Start of Extracted entries

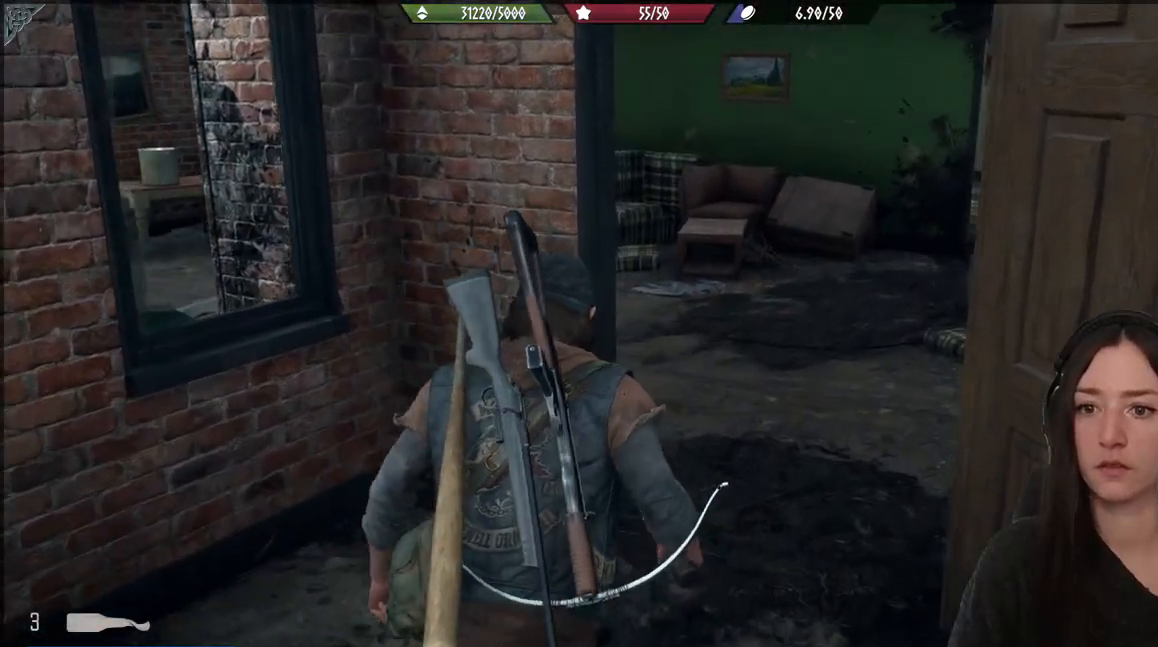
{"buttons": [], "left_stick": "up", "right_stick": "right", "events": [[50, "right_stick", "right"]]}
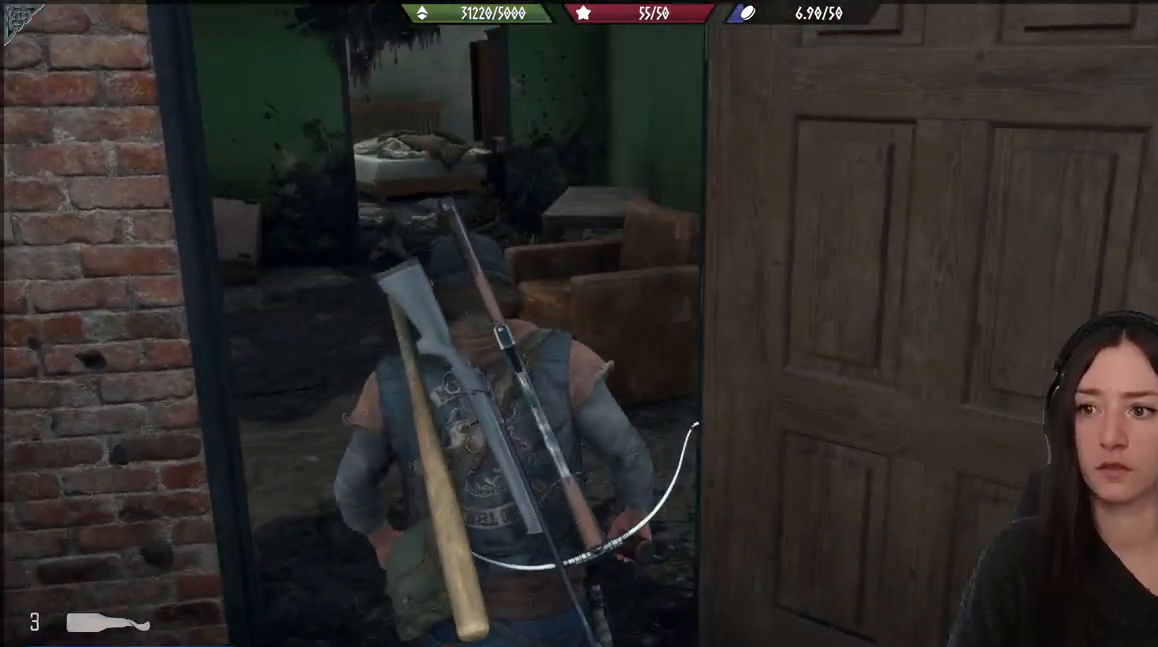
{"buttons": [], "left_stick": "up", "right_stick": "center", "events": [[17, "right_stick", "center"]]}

End of Extracted entries
Start of Extracted entries

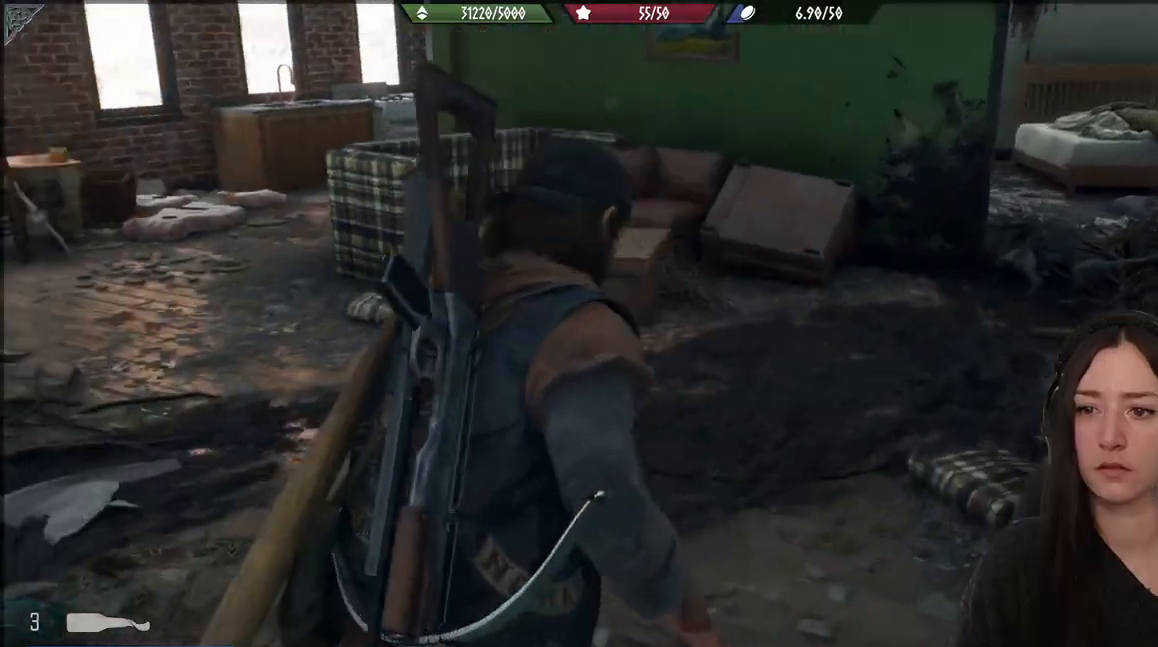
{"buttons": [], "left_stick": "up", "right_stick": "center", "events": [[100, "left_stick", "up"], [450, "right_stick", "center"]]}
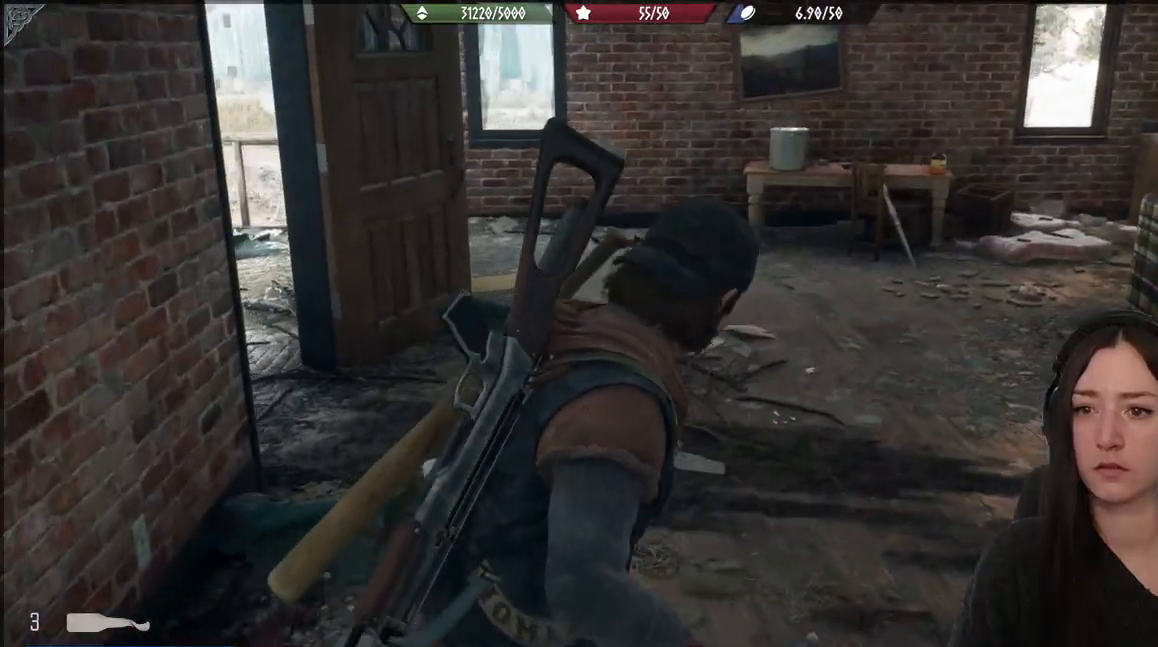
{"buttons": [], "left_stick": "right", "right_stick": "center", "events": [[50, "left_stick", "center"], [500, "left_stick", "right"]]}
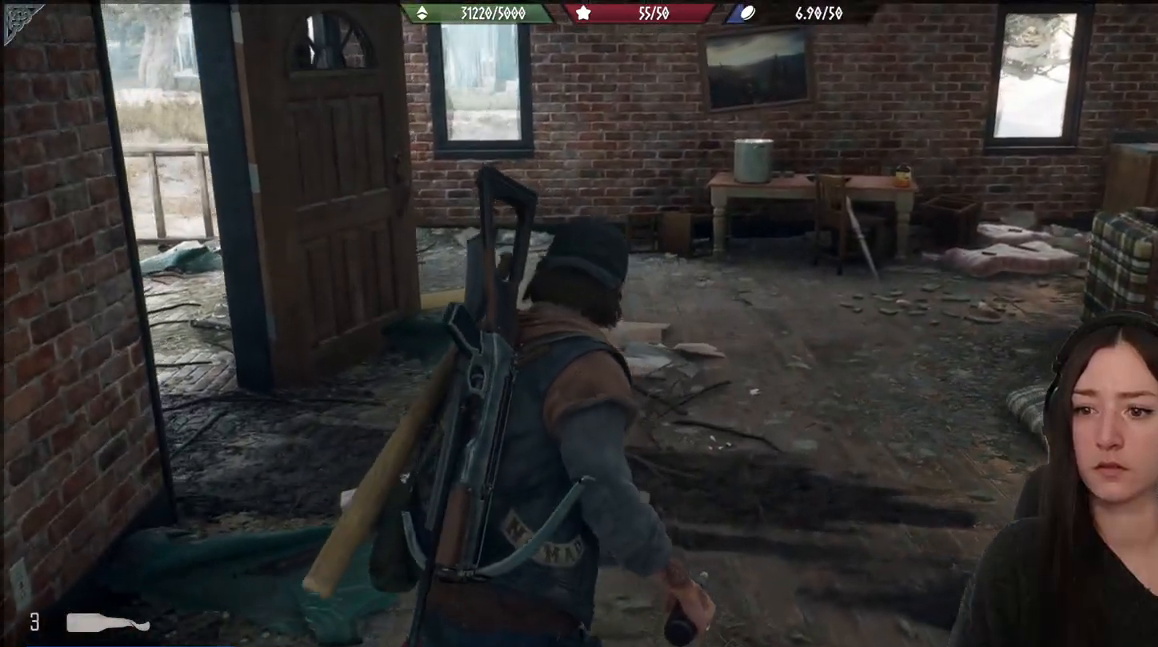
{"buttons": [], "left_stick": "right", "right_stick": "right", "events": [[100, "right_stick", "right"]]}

End of Extracted entries

**Task prompt:** Whenever "center" occurs in a line of the entries, copy that line.

**Output:**
{"buttons": [], "left_stick": "up", "right_stick": "center", "events": [[17, "right_stick", "center"]]}
{"buttons": [], "left_stick": "up", "right_stick": "center", "events": [[100, "left_stick", "up"], [450, "right_stick", "center"]]}
{"buttons": [], "left_stick": "right", "right_stick": "center", "events": [[50, "left_stick", "center"], [500, "left_stick", "right"]]}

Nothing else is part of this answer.